A re-appraisal of Warfarin control in the treatment of Deep Vein Thrombosis and / or Pulmonary Embolism|
Amiwero, C; Campbell, IA & Prescott, RJ
Warfarin is commonly used for management of deep vein thrombosis (DVT) and pulmonary embolism (PE), controlling therapy by means of the International Normalized Ratio (INR).
To identify differences in INR results between patients with thromboembolic and haemorrhagic complications and controls.
Two nested case-control studies from within a controlled trial of the duration of warfarin therapy (47 thrombotic and16 haemorrhagic complications).

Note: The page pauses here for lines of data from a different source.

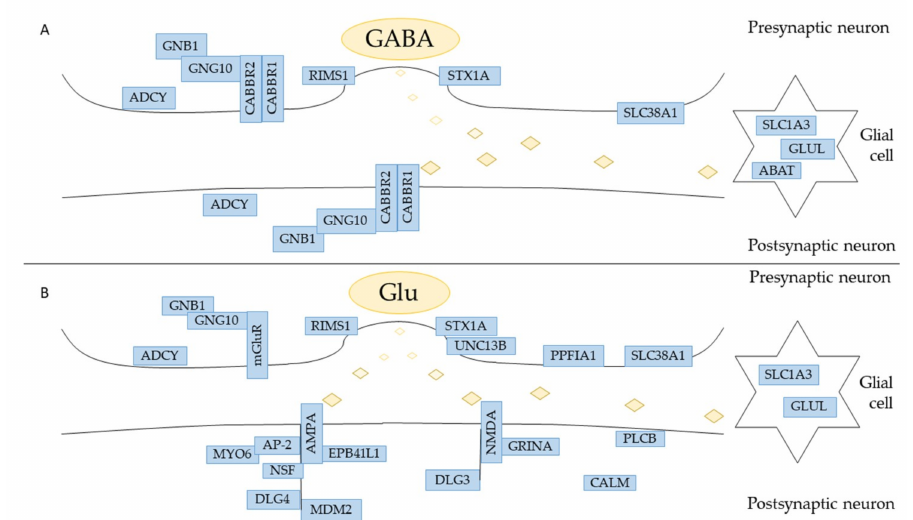
Figure 5. Representation of the synapsis in which are involved GABA ( A ) and glutamate ( B ) neurotransmitter. In the figure, all the genes that were found in hPDLSCs are highlighted. For a better reading, the genes ADCY3 , ADCY4 and ADCY9 are clustered in “ ADCY ”. The genes PLCB1 and PLCB3 are grouped in “ PLCB ”. The genes CALM1 and CALM2 are bundled in “ CALM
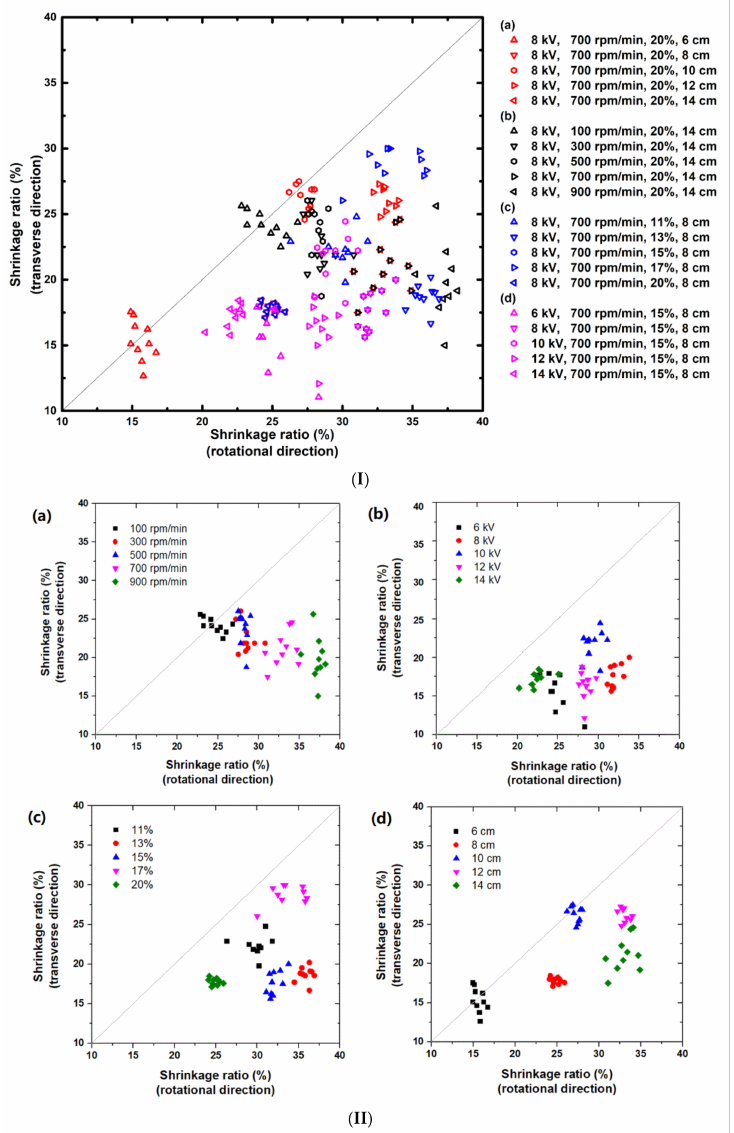
Figure 5. Shrinkage ratio along the rotational direction versus shrinkage ratio along the transverse direction (solution flow rate: 1.2 mL/h). ( I ) Overlapping of all experimental results; ( II ) results of parametric study. ( a ) Rotation speed of collector; ( b ) applied voltage; ( c ) solvent concentration; ( d ) distance between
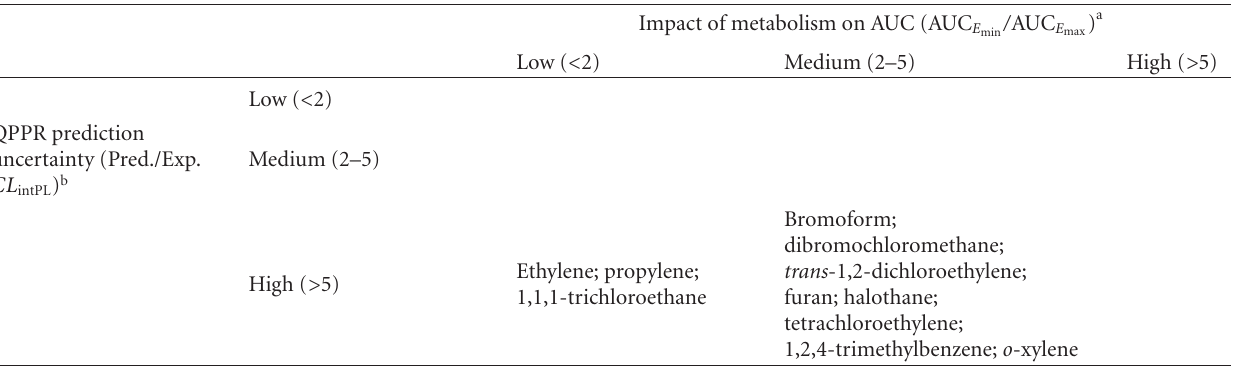
Table 7: Reliability analysis for the chemicals in the QPPR evaluation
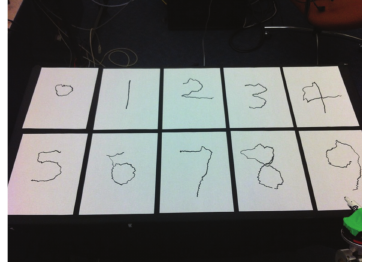
Figure 17: Letters written by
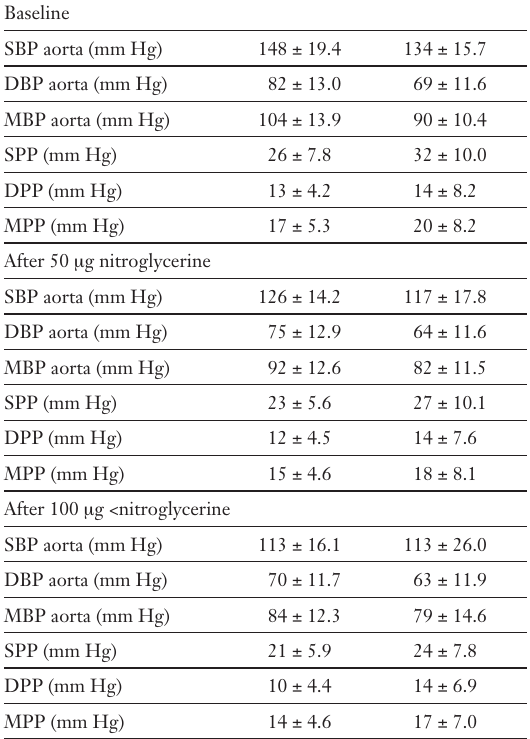
Blood pressure at baseline and following nitroglycerin infusion. Blood pressure values measured in the aorta and the pulmonary artery during the haemodynamic study at baseline and following nitroglycerin infusion. Data are expressed as mean ±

Patients whose thromboembolism failed to resolve during treatment or recurred during or after treatment had non-significantly lower INR levels than matched controls (geometric mean 2.2 versus 2.3, p = 0.12). Patients with haemorrhage also had not statistically significant lower INR levels than their matched controls (2.1 versus 2.3, p = 0.22). The variability of INR levels was similar in both case groups and controls. The mean percentage of INR levels in the therapeutic range 2 3 was almost identical in thrombotic cases and controls (56.5% versus 56.1%). Compared to the haemorrhagic group, better control was achieved in controls (61.5% versus 43.0%, p =0.01), but controls had slightly more INR values above the therapeutic range (12.1% versus 10.5%, p = 0.74) whilst haemorrhagic cases had more INR values below the therapeutic range (46.6% versus 26.4%, p = 0.03).
In this study, higher INR levels were not associated with haemorrhage suggesting that, for patients being treated for DVT/PE, a modest increase in the target therapeutic range could be considered.